TASK MATERIAL:
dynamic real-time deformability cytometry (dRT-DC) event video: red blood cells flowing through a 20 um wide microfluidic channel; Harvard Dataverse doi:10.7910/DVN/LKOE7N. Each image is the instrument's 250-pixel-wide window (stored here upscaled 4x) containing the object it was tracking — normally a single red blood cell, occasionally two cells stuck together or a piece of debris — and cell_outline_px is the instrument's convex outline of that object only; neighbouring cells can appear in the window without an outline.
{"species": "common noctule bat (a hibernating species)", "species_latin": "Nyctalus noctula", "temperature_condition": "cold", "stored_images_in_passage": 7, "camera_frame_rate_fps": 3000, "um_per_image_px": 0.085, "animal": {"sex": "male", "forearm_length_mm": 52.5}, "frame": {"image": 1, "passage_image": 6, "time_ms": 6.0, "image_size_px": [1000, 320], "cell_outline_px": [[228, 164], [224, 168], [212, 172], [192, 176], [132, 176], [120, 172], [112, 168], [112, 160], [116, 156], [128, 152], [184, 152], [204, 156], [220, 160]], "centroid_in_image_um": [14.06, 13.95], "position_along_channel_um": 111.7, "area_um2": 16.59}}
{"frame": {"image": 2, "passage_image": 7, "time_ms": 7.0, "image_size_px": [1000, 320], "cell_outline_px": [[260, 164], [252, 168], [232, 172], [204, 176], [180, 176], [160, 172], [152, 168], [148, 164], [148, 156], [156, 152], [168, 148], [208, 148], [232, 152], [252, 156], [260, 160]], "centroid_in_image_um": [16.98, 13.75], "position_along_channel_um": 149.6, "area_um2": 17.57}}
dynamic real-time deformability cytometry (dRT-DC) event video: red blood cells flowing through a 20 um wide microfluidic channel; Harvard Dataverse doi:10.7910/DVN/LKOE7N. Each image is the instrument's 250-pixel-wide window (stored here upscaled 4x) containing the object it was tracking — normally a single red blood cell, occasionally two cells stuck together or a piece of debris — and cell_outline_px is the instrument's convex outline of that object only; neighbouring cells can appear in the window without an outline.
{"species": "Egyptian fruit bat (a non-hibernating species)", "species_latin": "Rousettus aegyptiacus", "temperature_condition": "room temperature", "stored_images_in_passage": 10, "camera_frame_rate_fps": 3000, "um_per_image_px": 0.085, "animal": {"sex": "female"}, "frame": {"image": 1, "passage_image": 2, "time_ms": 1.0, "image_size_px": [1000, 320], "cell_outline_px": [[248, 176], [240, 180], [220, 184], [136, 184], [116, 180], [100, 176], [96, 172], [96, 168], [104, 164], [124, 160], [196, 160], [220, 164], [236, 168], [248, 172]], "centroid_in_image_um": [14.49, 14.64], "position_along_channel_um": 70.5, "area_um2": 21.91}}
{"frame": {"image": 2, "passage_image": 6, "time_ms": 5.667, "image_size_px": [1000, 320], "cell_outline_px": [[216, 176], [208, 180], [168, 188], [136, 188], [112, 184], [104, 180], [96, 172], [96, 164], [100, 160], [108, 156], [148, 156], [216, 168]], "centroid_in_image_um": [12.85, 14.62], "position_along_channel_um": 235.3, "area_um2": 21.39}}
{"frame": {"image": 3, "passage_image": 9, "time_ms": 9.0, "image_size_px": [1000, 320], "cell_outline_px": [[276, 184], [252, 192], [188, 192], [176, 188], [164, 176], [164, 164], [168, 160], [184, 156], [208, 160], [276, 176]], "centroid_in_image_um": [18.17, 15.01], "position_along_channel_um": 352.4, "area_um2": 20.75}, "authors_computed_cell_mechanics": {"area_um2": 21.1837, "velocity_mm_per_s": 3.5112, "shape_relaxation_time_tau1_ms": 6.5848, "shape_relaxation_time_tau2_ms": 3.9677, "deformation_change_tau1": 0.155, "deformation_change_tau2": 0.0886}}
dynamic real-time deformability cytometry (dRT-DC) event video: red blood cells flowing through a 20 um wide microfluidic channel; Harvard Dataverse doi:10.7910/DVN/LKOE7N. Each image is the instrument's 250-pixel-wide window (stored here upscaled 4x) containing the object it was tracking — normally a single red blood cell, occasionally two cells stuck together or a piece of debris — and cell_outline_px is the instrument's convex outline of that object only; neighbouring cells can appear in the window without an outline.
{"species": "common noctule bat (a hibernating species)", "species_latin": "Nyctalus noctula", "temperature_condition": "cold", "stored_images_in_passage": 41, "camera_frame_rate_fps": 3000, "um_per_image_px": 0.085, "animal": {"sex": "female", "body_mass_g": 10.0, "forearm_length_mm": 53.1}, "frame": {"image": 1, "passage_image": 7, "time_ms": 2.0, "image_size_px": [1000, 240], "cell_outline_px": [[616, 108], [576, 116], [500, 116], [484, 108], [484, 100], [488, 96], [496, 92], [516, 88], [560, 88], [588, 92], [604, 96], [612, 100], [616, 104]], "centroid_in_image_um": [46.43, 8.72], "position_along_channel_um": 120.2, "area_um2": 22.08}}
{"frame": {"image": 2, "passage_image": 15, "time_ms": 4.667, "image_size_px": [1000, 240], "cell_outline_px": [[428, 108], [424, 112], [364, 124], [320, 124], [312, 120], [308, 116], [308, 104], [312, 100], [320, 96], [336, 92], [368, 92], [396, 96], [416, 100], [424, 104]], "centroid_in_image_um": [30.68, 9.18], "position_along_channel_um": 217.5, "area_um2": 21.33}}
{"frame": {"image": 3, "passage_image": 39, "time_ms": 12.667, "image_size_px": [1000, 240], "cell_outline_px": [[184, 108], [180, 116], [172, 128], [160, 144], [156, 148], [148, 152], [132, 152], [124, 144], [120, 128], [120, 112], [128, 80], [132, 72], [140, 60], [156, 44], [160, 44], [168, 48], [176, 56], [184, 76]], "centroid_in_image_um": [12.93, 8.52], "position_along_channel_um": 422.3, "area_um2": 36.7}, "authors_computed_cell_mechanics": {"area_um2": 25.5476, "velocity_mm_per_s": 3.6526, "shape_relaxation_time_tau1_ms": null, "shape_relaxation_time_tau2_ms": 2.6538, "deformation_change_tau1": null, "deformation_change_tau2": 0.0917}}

WHAT YOU HAVE TO DO: Write out every record, exactly as written.

CORRECT RESPONSE:
dynamic real-time deformability cytometry (dRT-DC) event video: red blood cells flowing through a 20 um wide microfluidic channel; Harvard Dataverse doi:10.7910/DVN/LKOE7N. Each image is the instrument's 250-pixel-wide window (stored here upscaled 4x) containing the object it was tracking — normally a single red blood cell, occasionally two cells stuck together or a piece of debris — and cell_outline_px is the instrument's convex outline of that object only; neighbouring cells can appear in the window without an outline.
{"species": "common noctule bat (a hibernating species)", "species_latin": "Nyctalus noctula", "temperature_condition": "cold", "stored_images_in_passage": 7, "camera_frame_rate_fps": 3000, "um_per_image_px": 0.085, "animal": {"sex": "male", "forearm_length_mm": 52.5}, "frame": {"image": 1, "passage_image": 6, "time_ms": 6.0, "image_size_px": [1000, 320], "cell_outline_px": [[228, 164], [224, 168], [212, 172], [192, 176], [132, 176], [120, 172], [112, 168], [112, 160], [116, 156], [128, 152], [184, 152], [204, 156], [220, 160]], "centroid_in_image_um": [14.06, 13.95], "position_along_channel_um": 111.7, "area_um2": 16.59}}
{"frame": {"image": 2, "passage_image": 7, "time_ms": 7.0, "image_size_px": [1000, 320], "cell_outline_px": [[260, 164], [252, 168], [232, 172], [204, 176], [180, 176], [160, 172], [152, 168], [148, 164], [148, 156], [156, 152], [168, 148], [208, 148], [232, 152], [252, 156], [260, 160]], "centroid_in_image_um": [16.98, 13.75], "position_along_channel_um": 149.6, "area_um2": 17.57}}
dynamic real-time deformability cytometry (dRT-DC) event video: red blood cells flowing through a 20 um wide microfluidic channel; Harvard Dataverse doi:10.7910/DVN/LKOE7N. Each image is the instrument's 250-pixel-wide window (stored here upscaled 4x) containing the object it was tracking — normally a single red blood cell, occasionally two cells stuck together or a piece of debris — and cell_outline_px is the instrument's convex outline of that object only; neighbouring cells can appear in the window without an outline.
{"species": "Egyptian fruit bat (a non-hibernating species)", "species_latin": "Rousettus aegyptiacus", "temperature_condition": "room temperature", "stored_images_in_passage": 10, "camera_frame_rate_fps": 3000, "um_per_image_px": 0.085, "animal": {"sex": "female"}, "frame": {"image": 1, "passage_image": 2, "time_ms": 1.0, "image_size_px": [1000, 320], "cell_outline_px": [[248, 176], [240, 180], [220, 184], [136, 184], [116, 180], [100, 176], [96, 172], [96, 168], [104, 164], [124, 160], [196, 160], [220, 164], [236, 168], [248, 172]], "centroid_in_image_um": [14.49, 14.64], "position_along_channel_um": 70.5, "area_um2": 21.91}}
{"frame": {"image": 2, "passage_image": 6, "time_ms": 5.667, "image_size_px": [1000, 320], "cell_outline_px": [[216, 176], [208, 180], [168, 188], [136, 188], [112, 184], [104, 180], [96, 172], [96, 164], [100, 160], [108, 156], [148, 156], [216, 168]], "centroid_in_image_um": [12.85, 14.62], "position_along_channel_um": 235.3, "area_um2": 21.39}}
{"frame": {"image": 3, "passage_image": 9, "time_ms": 9.0, "image_size_px": [1000, 320], "cell_outline_px": [[276, 184], [252, 192], [188, 192], [176, 188], [164, 176], [164, 164], [168, 160], [184, 156], [208, 160], [276, 176]], "centroid_in_image_um": [18.17, 15.01], "position_along_channel_um": 352.4, "area_um2": 20.75}, "authors_computed_cell_mechanics": {"area_um2": 21.1837, "velocity_mm_per_s": 3.5112, "shape_relaxation_time_tau1_ms": 6.5848, "shape_relaxation_time_tau2_ms": 3.9677, "deformation_change_tau1": 0.155, "deformation_change_tau2": 0.0886}}
dynamic real-time deformability cytometry (dRT-DC) event video: red blood cells flowing through a 20 um wide microfluidic channel; Harvard Dataverse doi:10.7910/DVN/LKOE7N. Each image is the instrument's 250-pixel-wide window (stored here upscaled 4x) containing the object it was tracking — normally a single red blood cell, occasionally two cells stuck together or a piece of debris — and cell_outline_px is the instrument's convex outline of that object only; neighbouring cells can appear in the window without an outline.
{"species": "common noctule bat (a hibernating species)", "species_latin": "Nyctalus noctula", "temperature_condition": "cold", "stored_images_in_passage": 41, "camera_frame_rate_fps": 3000, "um_per_image_px": 0.085, "animal": {"sex": "female", "body_mass_g": 10.0, "forearm_length_mm": 53.1}, "frame": {"image": 1, "passage_image": 7, "time_ms": 2.0, "image_size_px": [1000, 240], "cell_outline_px": [[616, 108], [576, 116], [500, 116], [484, 108], [484, 100], [488, 96], [496, 92], [516, 88], [560, 88], [588, 92], [604, 96], [612, 100], [616, 104]], "centroid_in_image_um": [46.43, 8.72], "position_along_channel_um": 120.2, "area_um2": 22.08}}
{"frame": {"image": 2, "passage_image": 15, "time_ms": 4.667, "image_size_px": [1000, 240], "cell_outline_px": [[428, 108], [424, 112], [364, 124], [320, 124], [312, 120], [308, 116], [308, 104], [312, 100], [320, 96], [336, 92], [368, 92], [396, 96], [416, 100], [424, 104]], "centroid_in_image_um": [30.68, 9.18], "position_along_channel_um": 217.5, "area_um2": 21.33}}
{"frame": {"image": 3, "passage_image": 39, "time_ms": 12.667, "image_size_px": [1000, 240], "cell_outline_px": [[184, 108], [180, 116], [172, 128], [160, 144], [156, 148], [148, 152], [132, 152], [124, 144], [120, 128], [120, 112], [128, 80], [132, 72], [140, 60], [156, 44], [160, 44], [168, 48], [176, 56], [184, 76]], "centroid_in_image_um": [12.93, 8.52], "position_along_channel_um": 422.3, "area_um2": 36.7}, "authors_computed_cell_mechanics": {"area_um2": 25.5476, "velocity_mm_per_s": 3.6526, "shape_relaxation_time_tau1_ms": null, "shape_relaxation_time_tau2_ms": 2.6538, "deformation_change_tau1": null, "deformation_change_tau2": 0.0917}}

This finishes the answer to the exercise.